▶ [TASK GOAL]: Restate the lines exactly, starting at the line that contains "The code in" and finishing with the final line of the records.

Start of DATA IN THIS EXERCISE

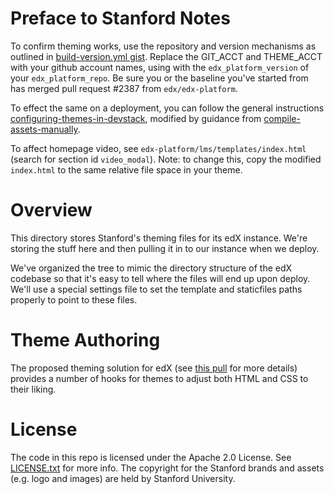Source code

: Preface to Stanford Notes
=========================

To confirm theming works, use the repository and version mechanisms as outlined in
[build-version.yml gist](https://gist.github.com/yarko/8818633).
Replace the GIT_ACCT and THEME_ACCT with your github account names,
using with the `edx_platform_version` of your `edx_platform_repo`.
Be sure you or the baseline you've started from has merged pull request #2387 from `edx/edx-platform`.

To effect the same on a deployment, you can follow the general instructions
[configuring-themes-in-devstack](https://github.com/edx/edx-platform/wiki/Developing-on-the-edX-Developer-Stack#configuring-themes-in-devstack),
modified by guidance from
[compile-assets-manually](https://github.com/edx/configuration/wiki/edX-Managing-the-Production-Stack#compile-assets-manually).

To affect homepage video, see `edx-platform/lms/templates/index.html`
(search for section id `video_modal`).
Note: to change this, copy the modified `index.html` to the same relative file space in your theme.

Overview
========
This directory stores Stanford's theming files for its edX instance.
We're storing the stuff here and then pulling it in to our instance
when we deploy.

We've organized the tree to mimic the directory structure of the edX
codebase so that it's easy to tell where the files will end up upon
deploy. We'll use a special settings file to set the template and
staticfiles paths properly to point to these files.

Theme Authoring
===============
The proposed theming solution for edX (see [this pull](https://github.com/edx/edx-platform/pull/1907)
for more details) provides a number of hooks for themes to adjust
both HTML and CSS to their liking.


License
=======

The code in this repo is licensed under the Apache 2.0 License.
See [LICENSE.txt](LICENSE.txt) for more info.  The copyright for the Stanford
brands and assets (e.g. logo and images) are held by Stanford
University.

End of DATA IN THIS EXERCISE

▶ [SOLUTION TO THIS EXERCISE]:
The code in this repo is licensed under the Apache 2.0 License.
See [LICENSE.txt](LICENSE.txt) for more info.  The copyright for the Stanford
brands and assets (e.g. logo and images) are held by Stanford
University.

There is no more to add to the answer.